# Exercise goal
Output the records exactly, with no line skipped.
----
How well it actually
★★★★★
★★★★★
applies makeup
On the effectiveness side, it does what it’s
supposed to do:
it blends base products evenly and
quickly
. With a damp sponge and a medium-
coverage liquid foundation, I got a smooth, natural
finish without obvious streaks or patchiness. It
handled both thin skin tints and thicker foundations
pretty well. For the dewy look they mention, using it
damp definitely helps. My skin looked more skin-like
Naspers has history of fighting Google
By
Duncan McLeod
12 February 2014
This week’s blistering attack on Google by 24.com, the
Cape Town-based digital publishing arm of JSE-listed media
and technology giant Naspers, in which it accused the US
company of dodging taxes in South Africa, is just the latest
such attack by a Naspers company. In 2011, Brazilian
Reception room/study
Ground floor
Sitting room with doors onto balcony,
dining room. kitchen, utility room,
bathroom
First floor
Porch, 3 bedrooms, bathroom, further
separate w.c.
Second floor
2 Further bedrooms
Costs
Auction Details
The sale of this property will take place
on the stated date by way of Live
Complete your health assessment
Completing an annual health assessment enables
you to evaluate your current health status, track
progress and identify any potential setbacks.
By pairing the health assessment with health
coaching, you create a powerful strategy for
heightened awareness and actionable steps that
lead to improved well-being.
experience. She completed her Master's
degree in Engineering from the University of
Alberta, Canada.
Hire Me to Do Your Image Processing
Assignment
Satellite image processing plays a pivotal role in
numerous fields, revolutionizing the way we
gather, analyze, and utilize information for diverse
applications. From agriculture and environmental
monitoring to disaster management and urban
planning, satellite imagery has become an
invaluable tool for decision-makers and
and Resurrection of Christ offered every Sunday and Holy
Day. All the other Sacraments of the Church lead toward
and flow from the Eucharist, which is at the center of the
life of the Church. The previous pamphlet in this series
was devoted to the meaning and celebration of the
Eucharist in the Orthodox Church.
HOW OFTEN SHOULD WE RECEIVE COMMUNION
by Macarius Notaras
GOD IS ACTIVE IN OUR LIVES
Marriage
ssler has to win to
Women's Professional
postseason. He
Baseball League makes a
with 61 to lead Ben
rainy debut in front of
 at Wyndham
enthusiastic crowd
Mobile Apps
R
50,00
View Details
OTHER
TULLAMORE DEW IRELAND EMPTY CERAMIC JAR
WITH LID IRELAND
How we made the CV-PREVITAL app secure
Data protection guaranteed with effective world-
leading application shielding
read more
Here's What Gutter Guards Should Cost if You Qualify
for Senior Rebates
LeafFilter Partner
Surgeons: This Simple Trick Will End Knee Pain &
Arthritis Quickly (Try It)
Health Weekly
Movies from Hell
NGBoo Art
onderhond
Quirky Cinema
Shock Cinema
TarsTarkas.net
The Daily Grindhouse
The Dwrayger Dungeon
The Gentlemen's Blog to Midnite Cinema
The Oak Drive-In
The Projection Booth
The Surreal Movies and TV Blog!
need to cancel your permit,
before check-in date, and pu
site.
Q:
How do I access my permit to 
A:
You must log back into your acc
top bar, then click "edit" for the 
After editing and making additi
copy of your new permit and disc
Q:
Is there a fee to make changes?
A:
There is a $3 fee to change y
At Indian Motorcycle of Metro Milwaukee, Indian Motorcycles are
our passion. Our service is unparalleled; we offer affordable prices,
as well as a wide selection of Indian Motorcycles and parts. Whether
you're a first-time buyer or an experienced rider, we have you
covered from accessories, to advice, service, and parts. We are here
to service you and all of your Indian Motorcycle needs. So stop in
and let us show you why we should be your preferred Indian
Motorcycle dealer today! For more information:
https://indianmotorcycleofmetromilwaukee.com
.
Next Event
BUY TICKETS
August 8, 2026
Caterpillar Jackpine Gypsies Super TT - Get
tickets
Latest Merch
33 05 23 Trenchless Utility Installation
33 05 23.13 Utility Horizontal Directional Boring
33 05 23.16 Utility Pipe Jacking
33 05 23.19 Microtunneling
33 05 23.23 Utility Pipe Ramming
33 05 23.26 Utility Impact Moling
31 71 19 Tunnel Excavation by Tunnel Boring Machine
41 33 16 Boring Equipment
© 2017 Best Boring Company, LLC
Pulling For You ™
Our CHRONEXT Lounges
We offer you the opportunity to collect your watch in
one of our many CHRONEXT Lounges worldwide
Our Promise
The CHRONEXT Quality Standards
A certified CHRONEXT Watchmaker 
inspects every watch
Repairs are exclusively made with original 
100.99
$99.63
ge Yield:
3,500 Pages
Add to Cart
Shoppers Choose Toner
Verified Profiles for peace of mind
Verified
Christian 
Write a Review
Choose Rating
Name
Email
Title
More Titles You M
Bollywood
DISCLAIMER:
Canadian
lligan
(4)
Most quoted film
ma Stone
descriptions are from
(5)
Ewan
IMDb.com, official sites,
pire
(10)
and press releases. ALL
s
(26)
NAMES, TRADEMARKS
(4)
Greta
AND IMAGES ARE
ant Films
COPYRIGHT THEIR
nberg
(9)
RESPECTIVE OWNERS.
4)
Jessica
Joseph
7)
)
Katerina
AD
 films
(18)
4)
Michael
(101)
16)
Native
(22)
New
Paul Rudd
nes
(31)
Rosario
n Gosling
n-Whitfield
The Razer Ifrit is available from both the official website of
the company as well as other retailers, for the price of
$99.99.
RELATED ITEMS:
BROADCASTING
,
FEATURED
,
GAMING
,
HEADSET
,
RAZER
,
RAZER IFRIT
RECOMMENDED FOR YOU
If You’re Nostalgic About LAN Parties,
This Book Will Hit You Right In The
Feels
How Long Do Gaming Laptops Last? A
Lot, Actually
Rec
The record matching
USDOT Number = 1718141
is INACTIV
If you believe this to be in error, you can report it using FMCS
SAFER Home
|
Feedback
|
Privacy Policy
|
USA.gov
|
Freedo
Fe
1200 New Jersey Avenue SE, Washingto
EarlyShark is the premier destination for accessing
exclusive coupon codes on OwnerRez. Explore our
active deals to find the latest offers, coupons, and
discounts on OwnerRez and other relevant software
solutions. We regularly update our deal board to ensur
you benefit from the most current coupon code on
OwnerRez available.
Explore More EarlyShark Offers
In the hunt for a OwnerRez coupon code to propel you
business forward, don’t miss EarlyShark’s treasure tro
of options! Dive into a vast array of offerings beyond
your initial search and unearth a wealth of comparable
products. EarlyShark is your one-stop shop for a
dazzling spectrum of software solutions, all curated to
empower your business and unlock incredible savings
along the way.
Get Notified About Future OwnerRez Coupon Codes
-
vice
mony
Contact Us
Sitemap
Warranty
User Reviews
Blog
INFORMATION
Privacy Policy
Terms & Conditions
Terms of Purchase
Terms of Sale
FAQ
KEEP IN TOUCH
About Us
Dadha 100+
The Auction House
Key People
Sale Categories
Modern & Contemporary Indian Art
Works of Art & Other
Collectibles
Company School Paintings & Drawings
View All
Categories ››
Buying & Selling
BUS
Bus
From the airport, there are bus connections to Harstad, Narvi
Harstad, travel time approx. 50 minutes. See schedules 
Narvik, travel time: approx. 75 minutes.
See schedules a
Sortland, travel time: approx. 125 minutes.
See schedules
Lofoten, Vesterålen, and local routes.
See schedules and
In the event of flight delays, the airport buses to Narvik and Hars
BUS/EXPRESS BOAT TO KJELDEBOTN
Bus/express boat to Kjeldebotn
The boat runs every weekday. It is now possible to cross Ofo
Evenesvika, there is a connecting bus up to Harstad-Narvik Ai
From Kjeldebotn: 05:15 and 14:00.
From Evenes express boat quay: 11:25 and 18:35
----
# Exercise output
How well it actually
★★★★★
★★★★★
applies makeup
On the effectiveness side, it does what it’s
supposed to do:
it blends base products evenly and
quickly
. With a damp sponge and a medium-
coverage liquid foundation, I got a smooth, natural
finish without obvious streaks or patchiness. It
handled both thin skin tints and thicker foundations
pretty well. For the dewy look they mention, using it
damp definitely helps. My skin looked more skin-like
Naspers has history of fighting Google
By
Duncan McLeod
12 February 2014
This week’s blistering attack on Google by 24.com, the
Cape Town-based digital publishing arm of JSE-listed media
and technology giant Naspers, in which it accused the US
company of dodging taxes in South Africa, is just the latest
such attack by a Naspers company. In 2011, Brazilian
Reception room/study
Ground floor
Sitting room with doors onto balcony,
dining room. kitchen, utility room,
bathroom
First floor
Porch, 3 bedrooms, bathroom, further
separate w.c.
Second floor
2 Further bedrooms
Costs
Auction Details
The sale of this property will take place
on the stated date by way of Live
Complete your health assessment
Completing an annual health assessment enables
you to evaluate your current health status, track
progress and identify any potential setbacks.
By pairing the health assessment with health
coaching, you create a powerful strategy for
heightened awareness and actionable steps that
lead to improved well-being.
experience. She completed her Master's
degree in Engineering from the University of
Alberta, Canada.
Hire Me to Do Your Image Processing
Assignment
Satellite image processing plays a pivotal role in
numerous fields, revolutionizing the way we
gather, analyze, and utilize information for diverse
applications. From agriculture and environmental
monitoring to disaster management and urban
planning, satellite imagery has become an
invaluable tool for decision-makers and
and Resurrection of Christ offered every Sunday and Holy
Day. All the other Sacraments of the Church lead toward
and flow from the Eucharist, which is at the center of the
life of the Church. The previous pamphlet in this series
was devoted to the meaning and celebration of the
Eucharist in the Orthodox Church.
HOW OFTEN SHOULD WE RECEIVE COMMUNION
by Macarius Notaras
GOD IS ACTIVE IN OUR LIVES
Marriage
ssler has to win to
Women's Professional
postseason. He
Baseball League makes a
with 61 to lead Ben
rainy debut in front of
 at Wyndham
enthusiastic crowd
Mobile Apps
R
50,00
View Details
OTHER
TULLAMORE DEW IRELAND EMPTY CERAMIC JAR
WITH LID IRELAND
How we made the CV-PREVITAL app secure
Data protection guaranteed with effective world-
leading application shielding
read more
Here's What Gutter Guards Should Cost if You Qualify
for Senior Rebates
LeafFilter Partner
Surgeons: This Simple Trick Will End Knee Pain &
Arthritis Quickly (Try It)
Health Weekly
Movies from Hell
NGBoo Art
onderhond
Quirky Cinema
Shock Cinema
TarsTarkas.net
The Daily Grindhouse
The Dwrayger Dungeon
The Gentlemen's Blog to Midnite Cinema
The Oak Drive-In
The Projection Booth
The Surreal Movies and TV Blog!
need to cancel your permit,
before check-in date, and pu
site.
Q:
How do I access my permit to 
A:
You must log back into your acc
top bar, then click "edit" for the 
After editing and making additi
copy of your new permit and disc
Q:
Is there a fee to make changes?
A:
There is a $3 fee to change y
At Indian Motorcycle of Metro Milwaukee, Indian Motorcycles are
our passion. Our service is unparalleled; we offer affordable prices,
as well as a wide selection of Indian Motorcycles and parts. Whether
you're a first-time buyer or an experienced rider, we have you
covered from accessories, to advice, service, and parts. We are here
to service you and all of your Indian Motorcycle needs. So stop in
and let us show you why we should be your preferred Indian
Motorcycle dealer today! For more information:
https://indianmotorcycleofmetromilwaukee.com
.
Next Event
BUY TICKETS
August 8, 2026
Caterpillar Jackpine Gypsies Super TT - Get
tickets
Latest Merch
33 05 23 Trenchless Utility Installation
33 05 23.13 Utility Horizontal Directional Boring
33 05 23.16 Utility Pipe Jacking
33 05 23.19 Microtunneling
33 05 23.23 Utility Pipe Ramming
33 05 23.26 Utility Impact Moling
31 71 19 Tunnel Excavation by Tunnel Boring Machine
41 33 16 Boring Equipment
© 2017 Best Boring Company, LLC
Pulling For You ™
Our CHRONEXT Lounges
We offer you the opportunity to collect your watch in
one of our many CHRONEXT Lounges worldwide
Our Promise
The CHRONEXT Quality Standards
A certified CHRONEXT Watchmaker 
inspects every watch
Repairs are exclusively made with original 
100.99
$99.63
ge Yield:
3,500 Pages
Add to Cart
Shoppers Choose Toner
Verified Profiles for peace of mind
Verified
Christian 
Write a Review
Choose Rating
Name
Email
Title
More Titles You M
Bollywood
DISCLAIMER:
Canadian
lligan
(4)
Most quoted film
ma Stone
descriptions are from
(5)
Ewan
IMDb.com, official sites,
pire
(10)
and press releases. ALL
s
(26)
NAMES, TRADEMARKS
(4)
Greta
AND IMAGES ARE
ant Films
COPYRIGHT THEIR
nberg
(9)
RESPECTIVE OWNERS.
4)
Jessica
Joseph
7)
)
Katerina
AD
 films
(18)
4)
Michael
(101)
16)
Native
(22)
New
Paul Rudd
nes
(31)
Rosario
n Gosling
n-Whitfield
The Razer Ifrit is available from both the official website of
the company as well as other retailers, for the price of
$99.99.
RELATED ITEMS:
BROADCASTING
,
FEATURED
,
GAMING
,
HEADSET
,
RAZER
,
RAZER IFRIT
RECOMMENDED FOR YOU
If You’re Nostalgic About LAN Parties,
This Book Will Hit You Right In The
Feels
How Long Do Gaming Laptops Last? A
Lot, Actually
Rec
The record matching
USDOT Number = 1718141
is INACTIV
If you believe this to be in error, you can report it using FMCS
SAFER Home
|
Feedback
|
Privacy Policy
|
USA.gov
|
Freedo
Fe
1200 New Jersey Avenue SE, Washingto
EarlyShark is the premier destination for accessing
exclusive coupon codes on OwnerRez. Explore our
active deals to find the latest offers, coupons, and
discounts on OwnerRez and other relevant software
solutions. We regularly update our deal board to ensur
you benefit from the most current coupon code on
OwnerRez available.
Explore More EarlyShark Offers
In the hunt for a OwnerRez coupon code to propel you
business forward, don’t miss EarlyShark’s treasure tro
of options! Dive into a vast array of offerings beyond
your initial search and unearth a wealth of comparable
products. EarlyShark is your one-stop shop for a
dazzling spectrum of software solutions, all curated to
empower your business and unlock incredible savings
along the way.
Get Notified About Future OwnerRez Coupon Codes
-
vice
mony
Contact Us
Sitemap
Warranty
User Reviews
Blog
INFORMATION
Privacy Policy
Terms & Conditions
Terms of Purchase
Terms of Sale
FAQ
KEEP IN TOUCH
About Us
Dadha 100+
The Auction House
Key People
Sale Categories
Modern & Contemporary Indian Art
Works of Art & Other
Collectibles
Company School Paintings & Drawings
View All
Categories ››
Buying & Selling
BUS
Bus
From the airport, there are bus connections to Harstad, Narvi
Harstad, travel time approx. 50 minutes. See schedules 
Narvik, travel time: approx. 75 minutes.
See schedules a
Sortland, travel time: approx. 125 minutes.
See schedules
Lofoten, Vesterålen, and local routes.
See schedules and
In the event of flight delays, the airport buses to Narvik and Hars
BUS/EXPRESS BOAT TO KJELDEBOTN
Bus/express boat to Kjeldebotn
The boat runs every weekday. It is now possible to cross Ofo
Evenesvika, there is a connecting bus up to Harstad-Narvik Ai
From Kjeldebotn: 05:15 and 14:00.
From Evenes express boat quay: 11:25 and 18:35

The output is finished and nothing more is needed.